• [Parts of the exercise]:
1. Copy a passage from the NIAC2022 spring meeting minutes below, beginning at the words "Session A: March" and stopping after "Tommaso Pincelli (TP)".
2. Carry on the NIAC2022 spring meeting minutes below from the point where they stop.

Minutes of the NIAC2022 Spring Meeting

Session A: March 3rd 14:00 UTC

NIAC members Present: Sandor Brockhaus (SB), Mark Koennecke (MK), Russ Berg (RB), Ben Watts (BW), Chen Zhang (CZ), Herbert Bernstein (HB), Pete Jemian (PJ), Freddie Akeroyd (FA), Peter Chang (PC), Aaron Brewster (AB), Stephen Cottrell (SC), Heike Gorzig (HG), Ray Osborn (RO)

non-NIAC Present: Carola Emminger (CE), Markus Kunbach (Markus), Tamas Haraszti (TH), Tommaso Pincelli (TP)

There were several new people present, including people from the FAIRmat, so a round of introductions was done. BW mentioend that his term as chair was ending at the september meeting, and also FA was standing down as secretary, so nominations would be sought. Contact BW if interested.

• [Information provided]:
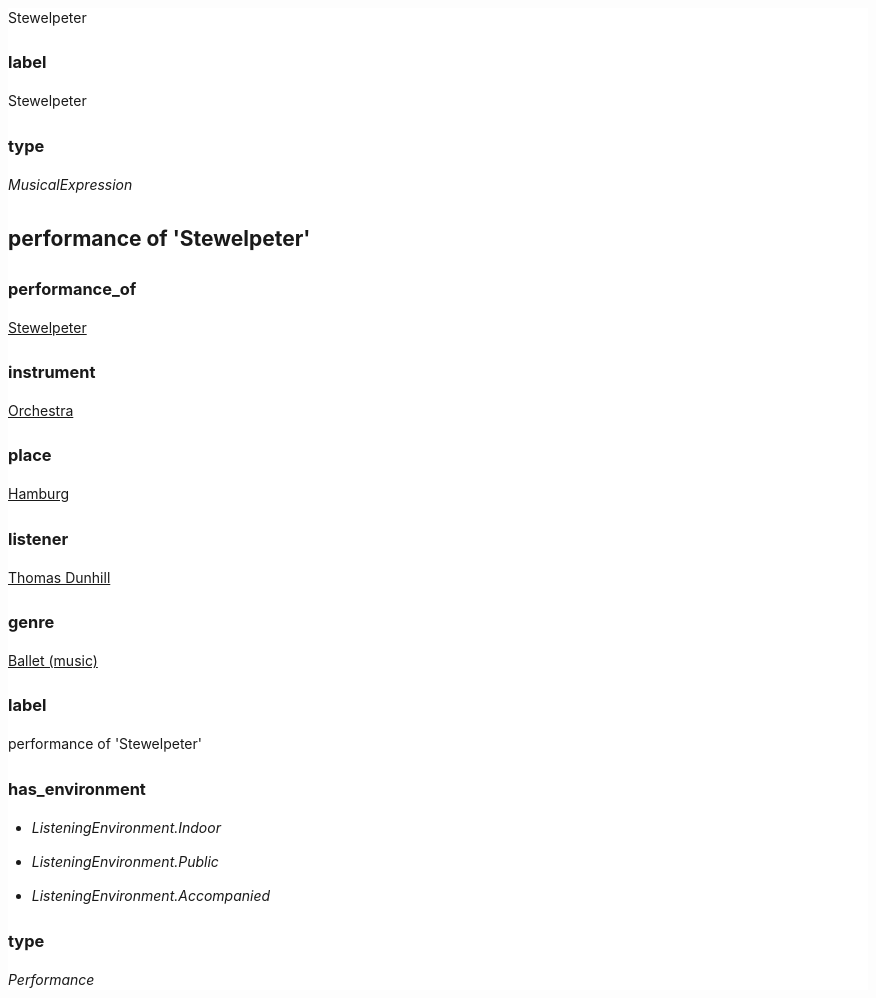 
Stewelpeter

### label


Stewelpeter

### type


*MusicalExpression*

## performance of 'Stewelpeter'

### performance_of


[Stewelpeter](#Stewelpeter)

### instrument


[Orchestra](#Orchestra)

### place


[Hamburg](#Hamburg)

### listener


[Thomas Dunhill](#Thomas-Dunhill)

### genre


[Ballet (music)](#Ballet-(music))

### label


performance of 'Stewelpeter'

### has_environment

 - *ListeningEnvironment.Indoor*

 - *ListeningEnvironment.Public*

 - *ListeningEnvironment.Accompanied*

### type


*Performance*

• [Answers to the exercise]:
1.
Session A: March 3rd 14:00 UTC

NIAC members Present: Sandor Brockhaus (SB), Mark Koennecke (MK), Russ Berg (RB), Ben Watts (BW), Chen Zhang (CZ), Herbert Bernstein (HB), Pete Jemian (PJ), Freddie Akeroyd (FA), Peter Chang (PC), Aaron Brewster (AB), Stephen Cottrell (SC), Heike Gorzig (HG), Ray Osborn (RO)

non-NIAC Present: Carola Emminger (CE), Markus Kunbach (Markus), Tamas Haraszti (TH), Tommaso Pincelli (TP)

2.
BW introduced the meeting format and that issues to be discussed should be placed into the corresponding column on https://github.com/nexusformat/NIAC/projects/4

SB open discussion on https://github.com/nexusformat/NIAC/issues/107: NX_COMPLEX PC mentioned be used two items with “re” and “im” prefix to store bits. HDF5 can handle a compound type, also h5py has some documention on this. Action to look at how h5py handles this. BW: At a previous telco Quaternions were mentioend, can they be stored in a similar scheme? HB said he can help with this

How to use Symbols, defined at multiple levels. PJ explained how they coordinate array dimensions across items. Symbols should be listed in NXDL schema, near the top. Markus: what is best practice, can you have multiple symbol tables e.g. makes it clearer when things are nested? PJ posted link to https://github.com/nexusformat/definitions/blob/61c2b2a6e9666a48c0ea3afc391b0d01d6bbd404/nxdl.xsd#L201-L209 as an example, symbol table needs to be early on and positioning enforced by schema. There is also one table at top to try and avoid name collisions. RB mentioned that his converter of definition to HDF file will also check the symbol table.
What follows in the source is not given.